Deutschlandticket erreicht Rekord: 14,6 Millionen Nutzer trotz Preisanstieg
Albertine StollDeutschlandticket erreicht Rekord: 14,6 Millionen Nutzer trotz Preisanstieg
Deutschlands 49-Euro-Ticket verzeichnet stetigen Zulauf
Seit seiner Einführung im Mai 2023 steigt die Beliebtheit des Deutschlandtickets kontinuierlich. Ursprünglich für 49 Euro pro Monat angeboten, sollte das Pauschalticket den ÖPNV für alle erschwinglicher machen. Nach zwei Preiserhöhungen kostet es mittlerweile 63 Euro – doch die Zahl der Abonnenten wächst weiter.
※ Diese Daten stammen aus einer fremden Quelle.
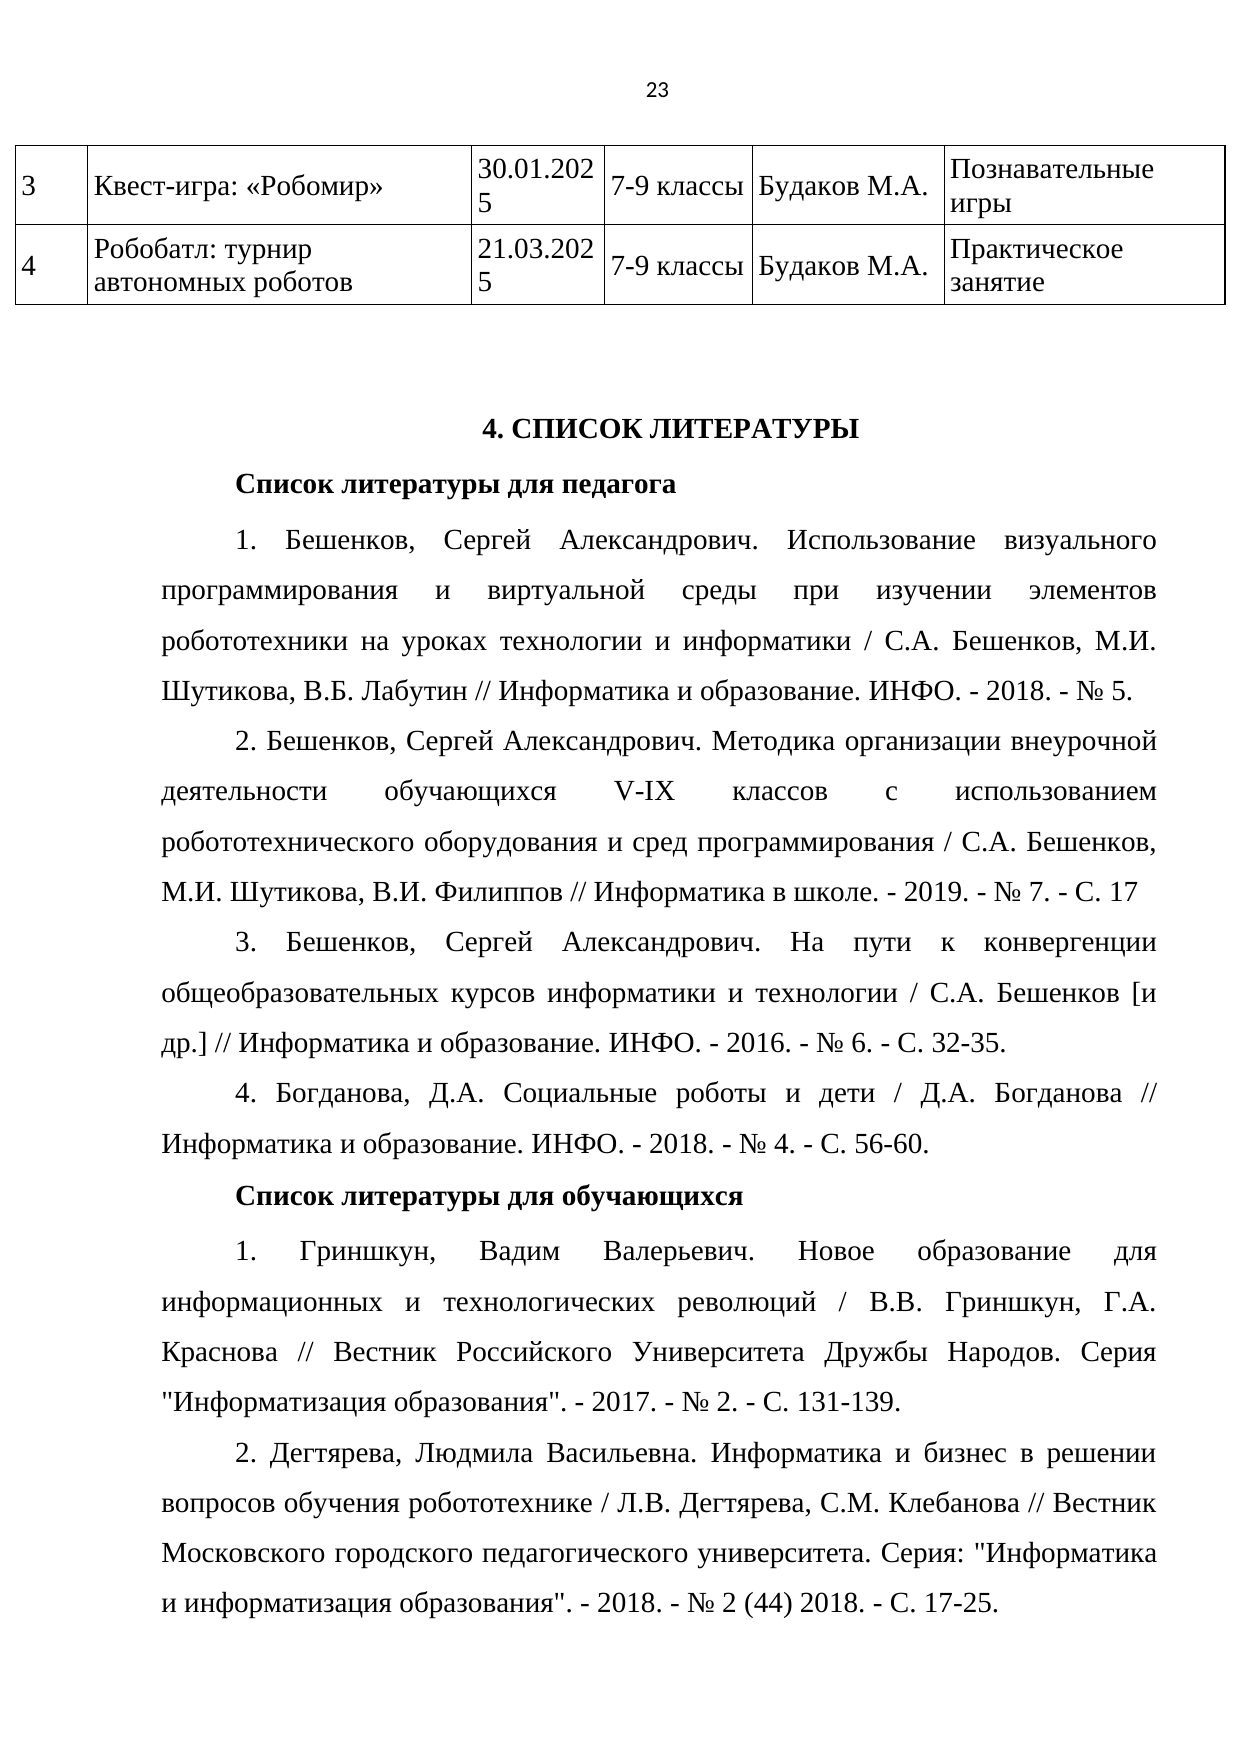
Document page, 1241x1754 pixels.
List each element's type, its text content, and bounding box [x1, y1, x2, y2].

text Список литературы для обучающихся [176, 1178, 1167, 1211]
table_cell 3 [16, 146, 87, 224]
text Список литературы для педагога [176, 466, 1167, 500]
list 3. Бешенков, Сергей Александрович. На пути к конвергенции общеобразовательных курсов информатики и технологии / С.А. Бешенков [и др.] // Информатика и образование. ИНФО. - 2016. - № 6. - С. 32-35. [161, 924, 1158, 1059]
list 4. Богданова, Д.А. Социальные роботы и дети / Д.А. Богданова // Информатика и образование. ИНФО. - 2018. - № 4. - С. 56-60. [161, 1075, 1158, 1159]
table_cell Робобатл: турнир автономных роботов [88, 225, 471, 304]
list 2. Бешенков, Сергей Александрович. Методика организации внеурочной деятельности обучающихся V-IX классов с использованием робототехнического оборудования и сред программирования / С.А. Бешенков, М.И. Шутикова, В.И. Филиппов // Информатика в школе. - 2019. - № 7. - С. 17 [161, 723, 1158, 908]
list 1. Бешенков, Сергей Александрович. Использование визуального программирования и виртуальной среды при изучении элементов робототехники на уроках технологии и информатики / С.А. Бешенков, М.И. Шутикова, В.Б. Лабутин // Информатика и образование. ИНФО. - 2018. - № 5. [161, 522, 1158, 706]
table_cell Практическое занятие [945, 225, 1224, 304]
table_cell Квест-игра: «Робомир» [88, 146, 471, 224]
table_cell 7-9 классы [605, 146, 752, 224]
table_cell Будаков М.А. [753, 225, 944, 304]
table_cell 30.01.2025 [472, 146, 604, 224]
table_cell 21.03.2025 [472, 225, 604, 304]
table_cell 4 [16, 225, 87, 304]
list 2. Дегтярева, Людмила Васильевна. Информатика и бизнес в решении вопросов обучения робототехнике / Л.В. Дегтярева, С.М. Клебанова // Вестник Московского городского педагогического университета. Серия: "Информатика и информатизация образования". - 2018. - № 2 (44) 2018. - С. 17-25. [161, 1435, 1158, 1619]
subtitle 4. СПИСОК ЛИТЕРАТУРЫ [176, 411, 1107, 444]
table_cell 7-9 классы [605, 225, 752, 304]
table_cell Будаков М.А. [753, 146, 944, 224]
table_cell Познавательные игры [945, 146, 1224, 224]
list 1. Гриншкун, Вадим Валерьевич. Новое образование для информационных и технологических революций / В.В. Гриншкун, Г.А. Краснова // Вестник Российского Университета Дружбы Народов. Серия "Информатизация образования". - 2017. - № 2. - С. 131-139. [161, 1233, 1158, 1418]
Am 1. Mai 2023 ging das Ticket an den Start und ermöglichte für 49 Euro monatlich unbegrenzte Fahrten mit Bussen und Bahnen in ganz Deutschland. Bis Anfang 2024 stieg die Zahl der Abonnements auf knapp über 11 Millionen. Eine Preiserhöhung auf 58 Euro im selben Jahr bremste die Nachfrage kaum.
Im ersten Jahr trug das Ticket dazu bei, den Autoverkehr um 5 Prozent zu reduzieren und sparte so 6,5 Millionen Tonnen CO₂ ein. Viele Nutzer waren bereits gelegentlich mit öffentlichen Verkehrsmitteln unterwegs, bevor sie umstiegen. Nur etwa 5 Prozent waren zuvor noch nie mit Bus oder Bahn gefahren.
Zu Beginn des Jahres 2025 lag die Zahl der Abonnements bereits bei 13,5 Millionen. Trotz einer weiteren Preiserhöhung auf 63 Euro stieg die Nachfrage weiter. Im vergangenen Jahr vermeidet das Ticket zusätzliche 2,5 Millionen Tonnen CO₂ – das entspricht etwa 3 Prozent der Emissionen durch Privatwagen.
Heute nutzen rund 14,6 Millionen Menschen das Deutschlandticket. Das Angebot hat zunehmend Autofahrten durch Fahrten mit öffentlichen Verkehrsmitteln ersetzt. Zwar sind die Preise gestiegen, doch die Zahl der Abonnenten wächst weiter – und hält die Emissionen niedriger als zuvor.